*Short exercise*:
Output every one of the lines below word for word, and leave the pictures out of your answer.

*Data shown*:

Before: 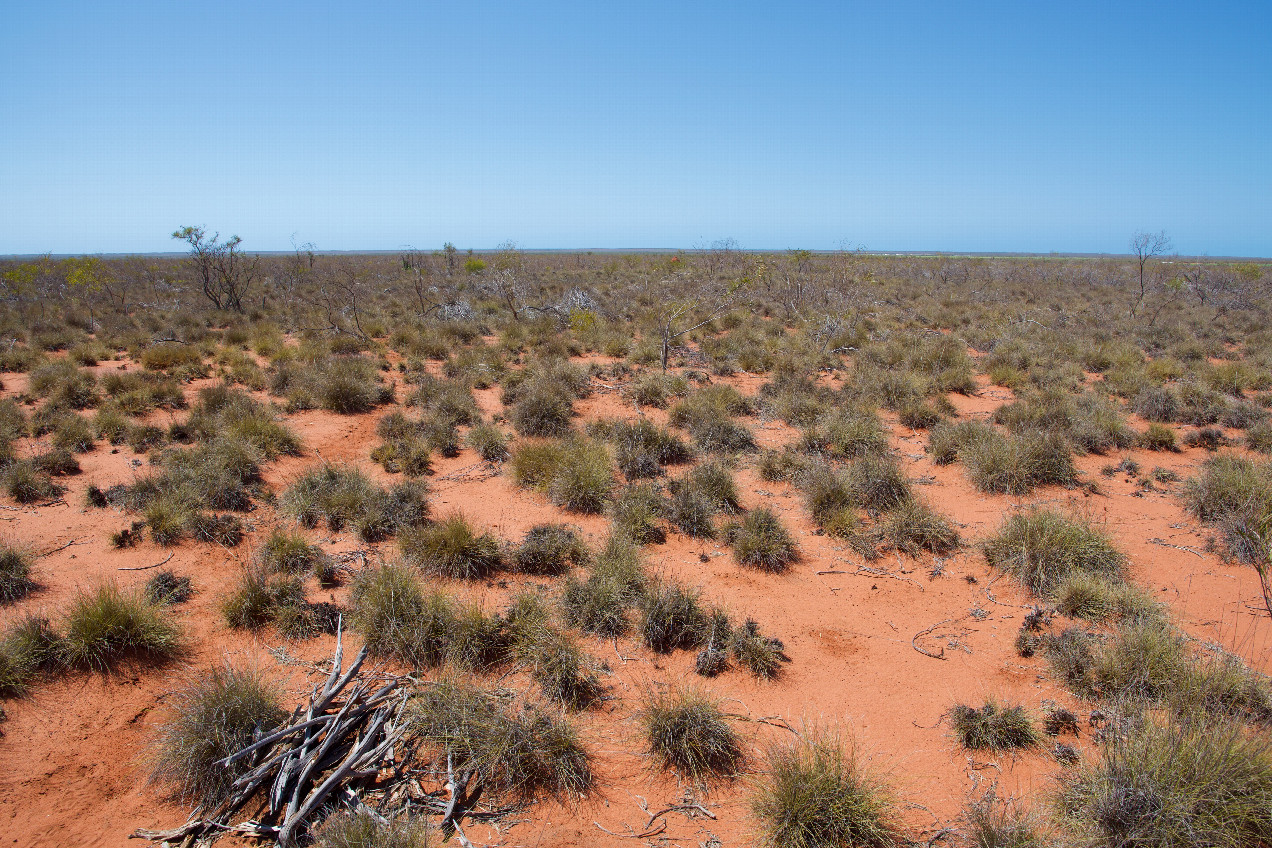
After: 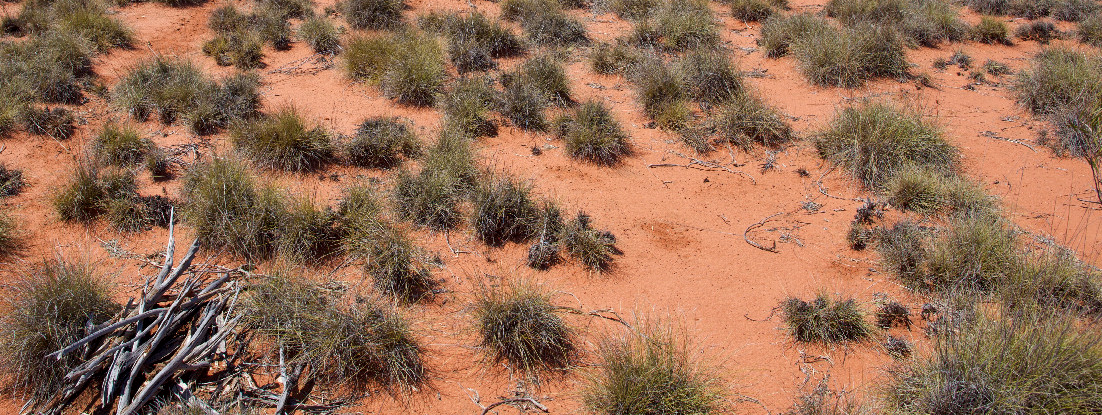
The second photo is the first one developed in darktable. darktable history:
crop and rotate: left 13.313%, top 48.093%, bottom 2.926%
local contrast: highlights 104%, shadows 97%, detail 119%, midtone range 0.2
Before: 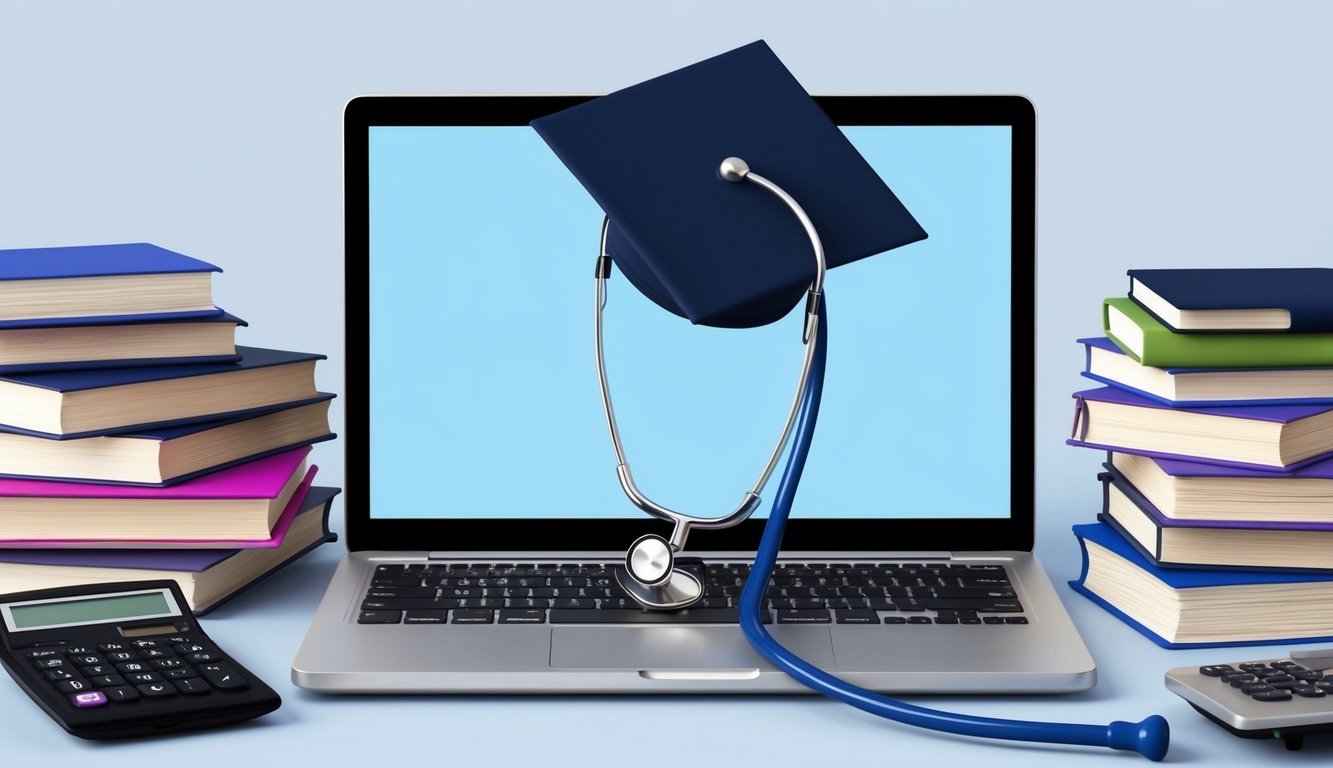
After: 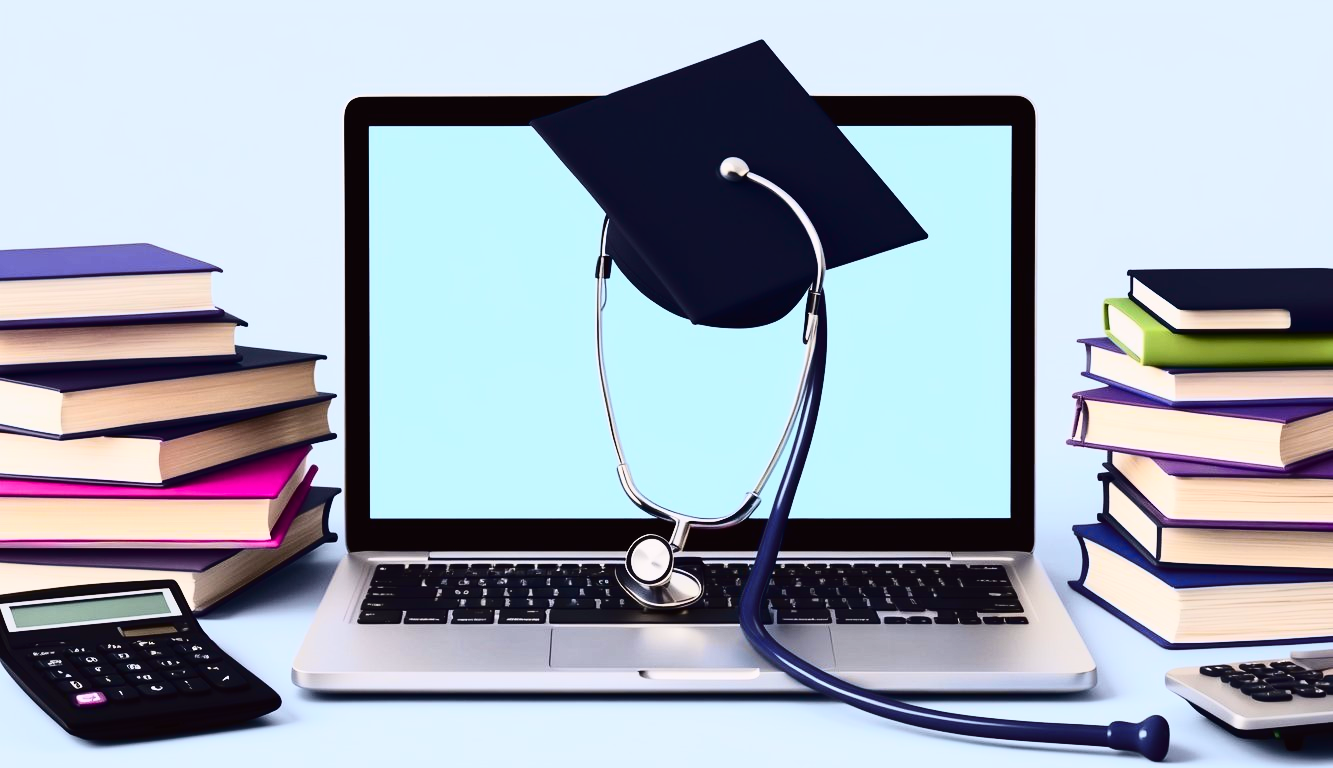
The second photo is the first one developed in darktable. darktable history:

*Task response*:
Before: 
After: 
The second photo is the first one developed in darktable. darktable history:
crop and rotate: left 13.313%, top 48.093%, bottom 2.926%
local contrast: highlights 104%, shadows 97%, detail 119%, midtone range 0.2
Before: 
After: 
The second photo is the first one developed in darktable. darktable history:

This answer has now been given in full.